Just in time for the U.S. holiday that honors the Rev. Dr. Martin Luther King for his role in battling for civil rights in this country comes the latest hemispheric finding in a case that shows the challenges when a democratic, multicultural society seeks to both allow free speech but also to curtail racist, hateful expression — in this instance a curious slap at a global music publisher for its role with the lyrics of a song by a popular Brazilian clown cum politician. Sony Music Entertainment just recently has been ordered in Brazil to pay $1.2 million Brazilian reals ($656,000 U.S.) in a lawsuit brought by ten nongovernmental organizations that combat racism.
As reported by Gata Negras in a recent post on the blog Black Women of Brazil, the Civil Chamber in Rio de Janeiro awarded the antiracism groups that sum after Sony’s unsuccessful 2004 appeal; the legal body imposed the penalty, calculating inflation on the plaintiffs’ suit’s value and interest retroactive to 1997. At issue is Sony’s release of the song, Veja os Cabelos Dela (Look at Her Hair), on the CD Florentina. Sony Music holds the copyrights on the work and distributed 250,000 or so copies.
The song offended many Afro-Brazilians and women, with what critics assailed as its racist and misogynistic lyrics; the tune asserts that the hair of black women — whom it labels as malordorous — could be used to scrub pots.
What’s noteworthy is that the singer, Brazilian artist Francisco Everado Oliveira Silva (stage name “Tiririca“), escaped liabilty. This may be because he is not just a onetime clown and popular comedian but also a politician. A Washington Post blog post singled him out, with the headline noting, “Tiririca, the newest Brazilian congressman, puts U.S. political ads to shame.” Post writer Melissa Allen describes Tiririca’s employ as a circus clown, television comedian and illiterate; he, nonetheless, became a legislator, voted into office possibly as a protest vote against the Brazilian government, as the Post noted, citing his YouTube video mocking Brazil’s laws and government.

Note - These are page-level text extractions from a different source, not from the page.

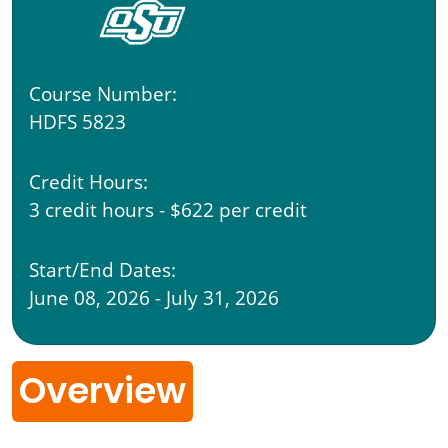
Course Number:
HDFS 5823
Credit Hours:
3 credit hours - $622 per credit
Start/End Dates:
June 08, 2026 - July 31, 2026
Overview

But, alas, for Sony (as Julee Wilson wrote recently on the Huffington Post), Humberto Adami, attorney for the NGOs, argued successfully that song lyrics had offended, ridiculed and demeaned black women; the court deemed its words racist for their derogatory, outlandish generalizations about Afro-Brazilian women’s hair and hygiene. Sony Music contended the lyrics were not intended to offend women and that Tiririca was referring to his wife; the firm asserted that his lyrics expressed common views about black and white Brazilian women. The judgment, if it holds up, will not be paid to the NGOs but will go to a special civil rights fund in the Ministry of Justice.

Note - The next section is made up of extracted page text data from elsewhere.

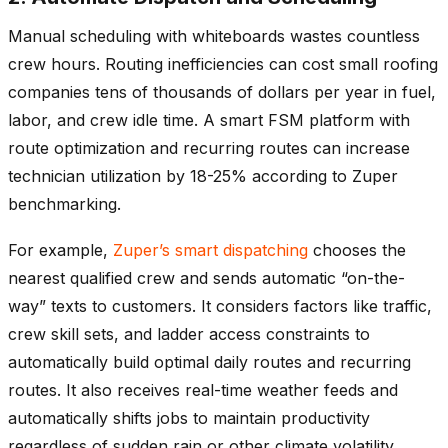
Manual scheduling with whiteboards wastes countless
crew hours. Routing inefficiencies can cost small roofing
companies tens of thousands of dollars per year in fuel,
labor, and crew idle time. A smart FSM platform with
route optimization and recurring routes can increase
technician utilization by 18-25% according to Zuper
benchmarking.
For example,
Zuper’s smart dispatching
chooses the
nearest qualified crew and sends automatic “on-the-
way” texts to customers. It considers factors like traffic,
crew skill sets, and ladder access constraints to
automatically build optimal daily routes and recurring
routes. It also receives real-time weather feeds and
automatically shifts jobs to maintain productivity
regardless of sudden rain or other climate volatility.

What’s the implication of the Brazilian judgment for Americans? Janet Sassi tackled that topic late last year on Blog de Humberto Adami, quoting from legal research reported on Inside Fordham. In Sassi’s piece, Tiririca & Sony: Is the Grass Greener?, much attention is given to the thoughts of law professor Tanya Hernandez, who looks at the controversial Brazilian song and describes differences in how nations around the globe deal with defamatory language, racial and other slurs and the question of free speech. Here is an excerpt:
Since United States civil rights laws were enacted in the 1950s and 1960s, there has been a real backslide away from legal prosecution of hate speech. Today, a court case to prosecute a racial slur would most likely only succeed if the speech were uttered for the purpose of inciting imminent violence against a group. There is an American conception that, since anti-discrimination laws regulate the actions that we can take, allowing people to verbally express whatever racially hostile ideas they have is an outlet that serves to diminish the action of racial discrimination…
Now that’s a provocative view that, especially on the MLK holiday, is worth pondering and discussing.